### AIM OF THE EXERCISE
In the records that follow, the lines from the one containing "6: (966, 153, 10.89)" to the one containing "29: (676, 278, 5.69)", inclusive, are to be given again exactly.

### MATERIAL TO PROCESS

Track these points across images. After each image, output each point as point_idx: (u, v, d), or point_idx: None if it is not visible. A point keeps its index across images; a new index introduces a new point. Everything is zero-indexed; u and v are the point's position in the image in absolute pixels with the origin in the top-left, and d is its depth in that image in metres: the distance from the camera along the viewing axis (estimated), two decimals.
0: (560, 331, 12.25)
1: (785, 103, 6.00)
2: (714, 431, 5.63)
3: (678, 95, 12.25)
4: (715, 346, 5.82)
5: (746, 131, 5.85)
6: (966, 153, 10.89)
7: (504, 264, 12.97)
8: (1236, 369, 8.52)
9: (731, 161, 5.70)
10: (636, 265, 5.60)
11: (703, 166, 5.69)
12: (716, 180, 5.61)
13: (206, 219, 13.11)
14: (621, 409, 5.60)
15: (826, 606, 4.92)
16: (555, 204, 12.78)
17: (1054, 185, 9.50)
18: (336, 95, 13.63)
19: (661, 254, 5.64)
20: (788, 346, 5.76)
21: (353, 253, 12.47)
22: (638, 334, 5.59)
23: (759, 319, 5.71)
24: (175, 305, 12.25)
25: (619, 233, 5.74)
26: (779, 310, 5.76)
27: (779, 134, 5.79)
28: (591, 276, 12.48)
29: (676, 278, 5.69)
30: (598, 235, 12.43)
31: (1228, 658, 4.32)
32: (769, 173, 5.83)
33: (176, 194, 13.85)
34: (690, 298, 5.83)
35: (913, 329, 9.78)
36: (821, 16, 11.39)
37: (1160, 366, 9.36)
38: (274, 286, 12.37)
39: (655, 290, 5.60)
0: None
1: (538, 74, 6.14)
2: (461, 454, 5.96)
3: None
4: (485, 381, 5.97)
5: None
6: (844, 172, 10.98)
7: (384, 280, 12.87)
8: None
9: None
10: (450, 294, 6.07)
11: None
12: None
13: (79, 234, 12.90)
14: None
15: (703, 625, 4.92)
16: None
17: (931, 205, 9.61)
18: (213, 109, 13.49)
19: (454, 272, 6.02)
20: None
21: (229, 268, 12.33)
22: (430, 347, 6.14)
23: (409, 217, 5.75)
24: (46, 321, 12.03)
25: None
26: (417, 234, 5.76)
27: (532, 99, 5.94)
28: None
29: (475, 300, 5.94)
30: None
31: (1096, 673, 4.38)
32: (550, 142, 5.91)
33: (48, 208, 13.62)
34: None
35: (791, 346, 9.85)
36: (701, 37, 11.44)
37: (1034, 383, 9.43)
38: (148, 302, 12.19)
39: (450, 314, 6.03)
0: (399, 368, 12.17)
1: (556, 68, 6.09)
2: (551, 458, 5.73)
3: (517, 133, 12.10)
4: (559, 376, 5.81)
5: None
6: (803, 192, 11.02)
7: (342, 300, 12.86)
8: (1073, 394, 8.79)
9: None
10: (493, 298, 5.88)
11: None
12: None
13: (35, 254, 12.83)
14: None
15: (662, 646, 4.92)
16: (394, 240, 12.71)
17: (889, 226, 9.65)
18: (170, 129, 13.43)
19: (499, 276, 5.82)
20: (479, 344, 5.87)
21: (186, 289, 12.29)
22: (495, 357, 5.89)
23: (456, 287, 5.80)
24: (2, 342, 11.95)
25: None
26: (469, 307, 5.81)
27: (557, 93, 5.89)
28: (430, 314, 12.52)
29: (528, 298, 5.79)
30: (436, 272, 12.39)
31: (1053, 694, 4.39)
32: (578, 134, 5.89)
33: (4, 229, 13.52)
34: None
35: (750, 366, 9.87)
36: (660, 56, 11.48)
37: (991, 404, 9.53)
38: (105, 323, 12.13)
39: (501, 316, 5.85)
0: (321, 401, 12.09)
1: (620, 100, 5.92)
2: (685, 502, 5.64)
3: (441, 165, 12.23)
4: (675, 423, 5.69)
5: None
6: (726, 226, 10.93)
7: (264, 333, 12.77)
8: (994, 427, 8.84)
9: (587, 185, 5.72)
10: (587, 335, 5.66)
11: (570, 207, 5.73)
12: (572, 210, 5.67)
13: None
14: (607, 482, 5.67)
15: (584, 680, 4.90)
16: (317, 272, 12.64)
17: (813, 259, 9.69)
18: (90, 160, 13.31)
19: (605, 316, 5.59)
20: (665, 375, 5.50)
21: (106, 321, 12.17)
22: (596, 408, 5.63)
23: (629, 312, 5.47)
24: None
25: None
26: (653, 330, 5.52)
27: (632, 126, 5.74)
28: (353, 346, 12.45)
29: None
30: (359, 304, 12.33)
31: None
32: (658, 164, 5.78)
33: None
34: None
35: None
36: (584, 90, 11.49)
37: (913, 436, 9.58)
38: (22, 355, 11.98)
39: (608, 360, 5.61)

==

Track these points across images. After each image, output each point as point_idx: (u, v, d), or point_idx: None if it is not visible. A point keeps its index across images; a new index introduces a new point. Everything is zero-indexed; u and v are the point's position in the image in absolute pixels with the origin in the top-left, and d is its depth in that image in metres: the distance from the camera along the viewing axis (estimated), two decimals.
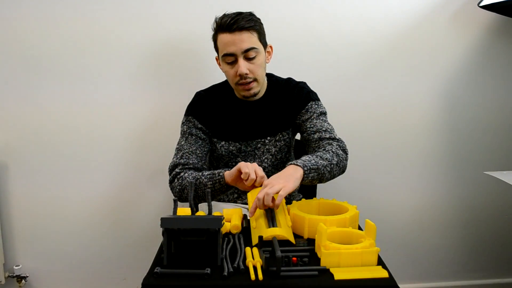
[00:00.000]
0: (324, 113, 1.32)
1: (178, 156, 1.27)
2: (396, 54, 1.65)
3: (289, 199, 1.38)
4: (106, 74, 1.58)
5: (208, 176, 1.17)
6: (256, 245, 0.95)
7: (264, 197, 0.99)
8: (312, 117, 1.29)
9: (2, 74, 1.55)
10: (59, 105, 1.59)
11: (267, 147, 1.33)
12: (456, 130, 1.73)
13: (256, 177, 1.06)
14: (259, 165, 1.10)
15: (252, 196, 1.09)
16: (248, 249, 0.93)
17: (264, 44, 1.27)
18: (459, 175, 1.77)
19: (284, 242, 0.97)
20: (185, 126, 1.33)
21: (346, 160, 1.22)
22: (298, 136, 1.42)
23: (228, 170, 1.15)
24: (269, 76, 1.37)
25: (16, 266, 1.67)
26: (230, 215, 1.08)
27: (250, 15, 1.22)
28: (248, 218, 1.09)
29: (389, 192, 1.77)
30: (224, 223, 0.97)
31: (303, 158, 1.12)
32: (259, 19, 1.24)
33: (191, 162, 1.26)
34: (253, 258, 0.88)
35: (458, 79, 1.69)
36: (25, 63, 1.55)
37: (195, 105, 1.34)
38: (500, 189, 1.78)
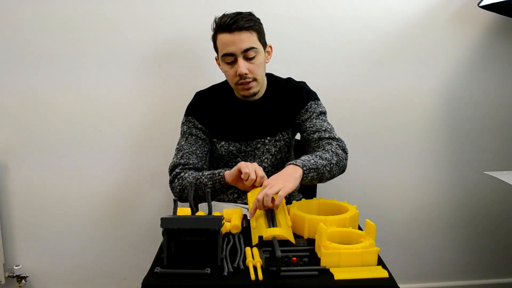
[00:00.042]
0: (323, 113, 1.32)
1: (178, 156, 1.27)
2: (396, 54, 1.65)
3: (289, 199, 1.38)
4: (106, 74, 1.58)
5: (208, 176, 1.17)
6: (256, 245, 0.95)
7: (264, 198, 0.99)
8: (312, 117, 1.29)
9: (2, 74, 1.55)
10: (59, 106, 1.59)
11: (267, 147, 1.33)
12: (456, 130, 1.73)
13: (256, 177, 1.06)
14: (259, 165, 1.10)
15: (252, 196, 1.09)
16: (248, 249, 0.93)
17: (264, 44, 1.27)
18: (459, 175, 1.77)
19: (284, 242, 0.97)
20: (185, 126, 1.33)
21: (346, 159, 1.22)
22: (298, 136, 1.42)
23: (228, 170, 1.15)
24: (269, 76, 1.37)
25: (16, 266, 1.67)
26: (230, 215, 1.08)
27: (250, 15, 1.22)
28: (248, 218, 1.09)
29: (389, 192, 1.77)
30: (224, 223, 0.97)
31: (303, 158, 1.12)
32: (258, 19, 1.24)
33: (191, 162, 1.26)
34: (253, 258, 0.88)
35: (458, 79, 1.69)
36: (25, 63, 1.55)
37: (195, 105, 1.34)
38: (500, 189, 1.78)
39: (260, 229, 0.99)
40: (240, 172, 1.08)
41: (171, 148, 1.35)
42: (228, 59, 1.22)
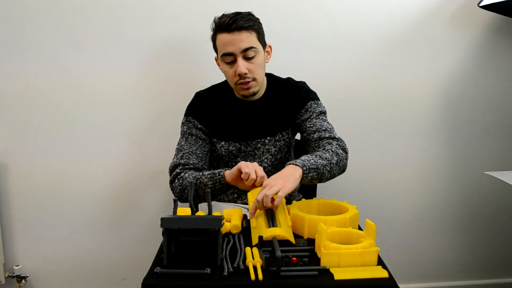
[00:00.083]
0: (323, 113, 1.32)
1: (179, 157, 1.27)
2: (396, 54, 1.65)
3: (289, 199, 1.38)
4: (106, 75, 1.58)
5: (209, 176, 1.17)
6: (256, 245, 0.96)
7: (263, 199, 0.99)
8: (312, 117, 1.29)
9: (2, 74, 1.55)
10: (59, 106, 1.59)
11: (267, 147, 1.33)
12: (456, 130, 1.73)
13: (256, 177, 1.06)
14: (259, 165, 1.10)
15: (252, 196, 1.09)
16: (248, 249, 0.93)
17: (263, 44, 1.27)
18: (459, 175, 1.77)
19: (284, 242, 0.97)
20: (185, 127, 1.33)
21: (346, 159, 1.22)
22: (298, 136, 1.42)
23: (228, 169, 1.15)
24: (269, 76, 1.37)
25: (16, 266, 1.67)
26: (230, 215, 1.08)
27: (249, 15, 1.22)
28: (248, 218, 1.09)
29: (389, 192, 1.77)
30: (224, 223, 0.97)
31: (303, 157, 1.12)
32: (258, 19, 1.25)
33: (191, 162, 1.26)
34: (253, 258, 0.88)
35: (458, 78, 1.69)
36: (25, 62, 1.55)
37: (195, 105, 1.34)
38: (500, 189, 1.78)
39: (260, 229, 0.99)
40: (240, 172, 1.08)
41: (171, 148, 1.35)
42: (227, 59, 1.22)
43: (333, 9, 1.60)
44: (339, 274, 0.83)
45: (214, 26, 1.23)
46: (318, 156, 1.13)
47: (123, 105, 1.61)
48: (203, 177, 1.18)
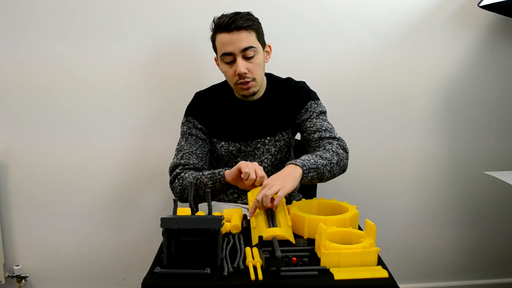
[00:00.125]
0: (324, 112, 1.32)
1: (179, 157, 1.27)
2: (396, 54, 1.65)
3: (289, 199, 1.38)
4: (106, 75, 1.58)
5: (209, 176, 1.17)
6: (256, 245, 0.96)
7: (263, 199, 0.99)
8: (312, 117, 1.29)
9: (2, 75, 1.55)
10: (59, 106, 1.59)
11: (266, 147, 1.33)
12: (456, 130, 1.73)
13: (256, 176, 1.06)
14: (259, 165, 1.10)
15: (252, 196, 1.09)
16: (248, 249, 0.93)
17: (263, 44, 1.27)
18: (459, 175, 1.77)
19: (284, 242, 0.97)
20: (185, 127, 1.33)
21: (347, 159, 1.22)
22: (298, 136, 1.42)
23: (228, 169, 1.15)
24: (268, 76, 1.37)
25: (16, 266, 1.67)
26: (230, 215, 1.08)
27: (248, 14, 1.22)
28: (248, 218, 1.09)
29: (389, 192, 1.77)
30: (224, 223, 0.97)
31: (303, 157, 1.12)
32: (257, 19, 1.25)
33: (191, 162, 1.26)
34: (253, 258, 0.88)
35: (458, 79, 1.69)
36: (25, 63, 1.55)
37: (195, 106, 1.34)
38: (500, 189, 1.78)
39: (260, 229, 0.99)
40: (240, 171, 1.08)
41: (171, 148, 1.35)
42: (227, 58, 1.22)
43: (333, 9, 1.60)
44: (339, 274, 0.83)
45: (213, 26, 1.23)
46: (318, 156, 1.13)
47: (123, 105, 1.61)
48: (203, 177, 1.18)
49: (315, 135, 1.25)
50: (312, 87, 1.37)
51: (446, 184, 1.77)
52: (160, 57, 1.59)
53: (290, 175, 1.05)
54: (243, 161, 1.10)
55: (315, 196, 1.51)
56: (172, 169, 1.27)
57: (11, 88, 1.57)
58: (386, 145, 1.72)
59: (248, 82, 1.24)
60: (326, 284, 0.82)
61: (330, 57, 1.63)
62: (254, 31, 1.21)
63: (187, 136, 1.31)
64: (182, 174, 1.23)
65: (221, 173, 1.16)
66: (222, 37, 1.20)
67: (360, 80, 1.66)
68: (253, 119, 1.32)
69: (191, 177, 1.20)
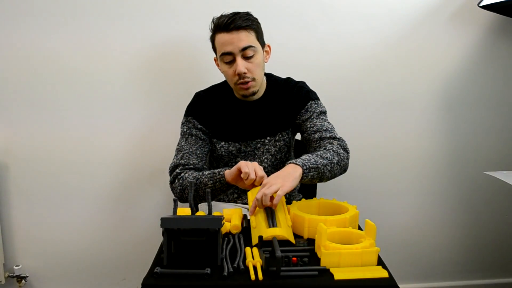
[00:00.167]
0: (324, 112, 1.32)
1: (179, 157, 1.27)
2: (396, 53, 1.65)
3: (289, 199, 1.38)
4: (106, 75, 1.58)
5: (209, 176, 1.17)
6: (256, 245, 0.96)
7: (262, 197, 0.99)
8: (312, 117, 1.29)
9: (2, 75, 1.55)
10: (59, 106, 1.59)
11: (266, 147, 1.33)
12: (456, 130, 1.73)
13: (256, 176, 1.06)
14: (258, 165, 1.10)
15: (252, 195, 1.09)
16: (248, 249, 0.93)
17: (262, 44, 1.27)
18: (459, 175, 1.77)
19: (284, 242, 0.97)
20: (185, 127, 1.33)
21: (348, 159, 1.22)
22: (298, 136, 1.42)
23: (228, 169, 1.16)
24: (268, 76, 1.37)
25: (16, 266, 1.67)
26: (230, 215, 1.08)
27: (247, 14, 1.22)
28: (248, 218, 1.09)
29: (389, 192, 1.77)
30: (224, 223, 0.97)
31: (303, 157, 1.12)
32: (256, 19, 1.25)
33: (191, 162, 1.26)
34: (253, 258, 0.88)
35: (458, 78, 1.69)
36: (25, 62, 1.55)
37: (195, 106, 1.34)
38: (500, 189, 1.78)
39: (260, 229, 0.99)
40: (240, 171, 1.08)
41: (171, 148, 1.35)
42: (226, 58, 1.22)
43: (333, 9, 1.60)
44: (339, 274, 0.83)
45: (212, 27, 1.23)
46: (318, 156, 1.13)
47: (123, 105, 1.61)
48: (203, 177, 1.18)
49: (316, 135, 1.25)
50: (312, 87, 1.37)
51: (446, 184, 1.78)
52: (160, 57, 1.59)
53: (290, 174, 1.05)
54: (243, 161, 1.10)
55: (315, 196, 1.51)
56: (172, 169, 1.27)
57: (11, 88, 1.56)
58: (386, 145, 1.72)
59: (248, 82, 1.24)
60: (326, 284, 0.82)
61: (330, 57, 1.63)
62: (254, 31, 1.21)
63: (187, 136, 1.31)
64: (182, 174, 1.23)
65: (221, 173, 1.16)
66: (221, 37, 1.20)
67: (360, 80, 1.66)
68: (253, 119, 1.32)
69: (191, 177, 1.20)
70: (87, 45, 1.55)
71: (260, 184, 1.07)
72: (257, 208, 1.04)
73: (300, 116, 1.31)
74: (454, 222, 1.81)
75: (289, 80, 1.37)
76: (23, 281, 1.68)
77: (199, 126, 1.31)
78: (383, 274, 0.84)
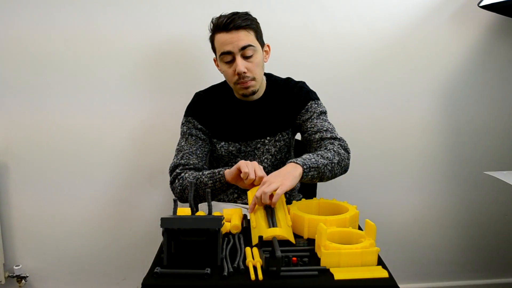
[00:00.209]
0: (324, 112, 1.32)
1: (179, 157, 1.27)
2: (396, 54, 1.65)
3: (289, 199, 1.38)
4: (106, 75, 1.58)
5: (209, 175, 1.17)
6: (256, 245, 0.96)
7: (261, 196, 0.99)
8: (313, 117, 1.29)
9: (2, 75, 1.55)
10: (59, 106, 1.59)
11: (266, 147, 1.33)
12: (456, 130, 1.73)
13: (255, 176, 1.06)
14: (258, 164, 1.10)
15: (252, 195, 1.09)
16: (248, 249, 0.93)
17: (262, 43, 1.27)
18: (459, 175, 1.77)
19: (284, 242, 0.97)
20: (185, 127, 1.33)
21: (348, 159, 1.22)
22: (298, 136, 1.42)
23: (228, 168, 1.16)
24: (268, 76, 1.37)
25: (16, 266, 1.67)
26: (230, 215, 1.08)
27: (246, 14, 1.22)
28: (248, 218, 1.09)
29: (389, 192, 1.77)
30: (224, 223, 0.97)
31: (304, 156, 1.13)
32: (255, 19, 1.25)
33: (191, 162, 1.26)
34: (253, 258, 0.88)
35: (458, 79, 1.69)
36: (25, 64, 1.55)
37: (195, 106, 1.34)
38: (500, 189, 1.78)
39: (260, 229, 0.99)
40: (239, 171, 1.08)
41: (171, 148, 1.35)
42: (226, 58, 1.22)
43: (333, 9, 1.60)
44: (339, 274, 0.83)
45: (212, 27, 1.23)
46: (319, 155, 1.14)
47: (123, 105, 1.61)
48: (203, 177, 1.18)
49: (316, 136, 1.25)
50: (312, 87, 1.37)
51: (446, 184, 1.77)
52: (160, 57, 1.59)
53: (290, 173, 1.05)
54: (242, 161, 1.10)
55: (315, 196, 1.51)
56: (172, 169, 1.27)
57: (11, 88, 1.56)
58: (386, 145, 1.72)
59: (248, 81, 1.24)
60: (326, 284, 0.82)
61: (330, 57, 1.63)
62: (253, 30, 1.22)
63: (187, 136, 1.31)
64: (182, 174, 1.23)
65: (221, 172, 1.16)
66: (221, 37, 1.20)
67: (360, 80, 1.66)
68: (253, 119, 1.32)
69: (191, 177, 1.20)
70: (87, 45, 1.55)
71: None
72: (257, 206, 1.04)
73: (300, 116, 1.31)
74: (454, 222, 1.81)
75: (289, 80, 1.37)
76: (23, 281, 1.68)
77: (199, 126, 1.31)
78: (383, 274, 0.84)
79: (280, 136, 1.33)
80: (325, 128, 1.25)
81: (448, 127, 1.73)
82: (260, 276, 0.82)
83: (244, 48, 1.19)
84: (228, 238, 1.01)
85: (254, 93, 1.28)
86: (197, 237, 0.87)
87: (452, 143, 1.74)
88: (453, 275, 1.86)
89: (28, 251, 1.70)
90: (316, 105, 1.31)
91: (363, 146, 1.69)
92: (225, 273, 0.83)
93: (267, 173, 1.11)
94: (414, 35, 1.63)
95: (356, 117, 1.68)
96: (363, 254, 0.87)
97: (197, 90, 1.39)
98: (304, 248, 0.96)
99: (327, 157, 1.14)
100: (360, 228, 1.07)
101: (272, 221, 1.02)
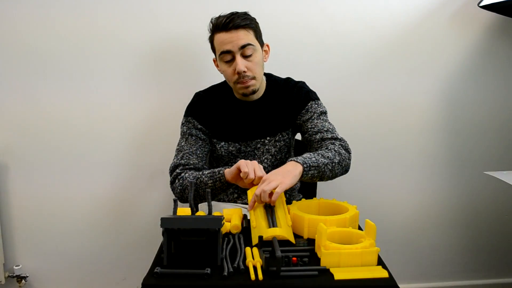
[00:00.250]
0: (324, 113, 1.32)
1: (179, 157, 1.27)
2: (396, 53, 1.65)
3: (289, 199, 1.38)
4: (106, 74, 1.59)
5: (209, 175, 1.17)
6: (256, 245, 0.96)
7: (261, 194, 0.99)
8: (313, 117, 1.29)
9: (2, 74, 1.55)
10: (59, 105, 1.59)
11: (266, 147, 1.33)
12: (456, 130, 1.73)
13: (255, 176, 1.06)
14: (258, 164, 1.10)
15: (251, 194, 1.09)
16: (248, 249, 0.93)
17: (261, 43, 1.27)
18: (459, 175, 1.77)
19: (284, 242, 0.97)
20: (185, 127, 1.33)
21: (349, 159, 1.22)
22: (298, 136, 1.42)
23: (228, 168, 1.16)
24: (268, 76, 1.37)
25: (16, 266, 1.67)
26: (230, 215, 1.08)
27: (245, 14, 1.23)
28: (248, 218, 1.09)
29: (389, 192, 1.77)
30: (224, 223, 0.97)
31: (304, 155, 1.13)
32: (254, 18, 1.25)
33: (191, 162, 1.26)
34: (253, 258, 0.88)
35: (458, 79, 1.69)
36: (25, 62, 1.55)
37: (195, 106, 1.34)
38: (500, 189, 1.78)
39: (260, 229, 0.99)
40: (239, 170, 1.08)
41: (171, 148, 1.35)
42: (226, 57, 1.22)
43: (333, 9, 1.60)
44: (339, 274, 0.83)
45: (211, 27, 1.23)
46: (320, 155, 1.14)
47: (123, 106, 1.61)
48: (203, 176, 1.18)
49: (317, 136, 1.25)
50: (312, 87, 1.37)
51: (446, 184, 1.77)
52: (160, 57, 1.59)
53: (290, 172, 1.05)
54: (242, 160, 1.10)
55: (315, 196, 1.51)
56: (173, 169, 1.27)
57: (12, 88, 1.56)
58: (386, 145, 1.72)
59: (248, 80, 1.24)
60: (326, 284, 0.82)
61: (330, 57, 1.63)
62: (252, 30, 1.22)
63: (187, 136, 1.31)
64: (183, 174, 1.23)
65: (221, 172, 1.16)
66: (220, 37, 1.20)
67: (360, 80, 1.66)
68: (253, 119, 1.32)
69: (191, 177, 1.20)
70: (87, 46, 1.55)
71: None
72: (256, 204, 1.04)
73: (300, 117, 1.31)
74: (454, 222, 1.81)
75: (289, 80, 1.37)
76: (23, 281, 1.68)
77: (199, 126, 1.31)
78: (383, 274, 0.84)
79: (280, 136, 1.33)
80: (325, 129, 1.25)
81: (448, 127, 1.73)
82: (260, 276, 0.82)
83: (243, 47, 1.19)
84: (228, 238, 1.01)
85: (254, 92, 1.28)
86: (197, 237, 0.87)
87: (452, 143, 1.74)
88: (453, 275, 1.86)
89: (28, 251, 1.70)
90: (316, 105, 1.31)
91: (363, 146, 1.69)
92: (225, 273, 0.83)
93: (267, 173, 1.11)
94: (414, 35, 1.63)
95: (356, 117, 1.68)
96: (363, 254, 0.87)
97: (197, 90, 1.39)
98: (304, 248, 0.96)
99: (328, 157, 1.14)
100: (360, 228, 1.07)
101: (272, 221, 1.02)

### SOLUTION BELOW
6: (966, 153, 10.89)
7: (504, 264, 12.97)
8: (1236, 369, 8.52)
9: (731, 161, 5.70)
10: (636, 265, 5.60)
11: (703, 166, 5.69)
12: (716, 180, 5.61)
13: (206, 219, 13.11)
14: (621, 409, 5.60)
15: (826, 606, 4.92)
16: (555, 204, 12.78)
17: (1054, 185, 9.50)
18: (336, 95, 13.63)
19: (661, 254, 5.64)
20: (788, 346, 5.76)
21: (353, 253, 12.47)
22: (638, 334, 5.59)
23: (759, 319, 5.71)
24: (175, 305, 12.25)
25: (619, 233, 5.74)
26: (779, 310, 5.76)
27: (779, 134, 5.79)
28: (591, 276, 12.48)
29: (676, 278, 5.69)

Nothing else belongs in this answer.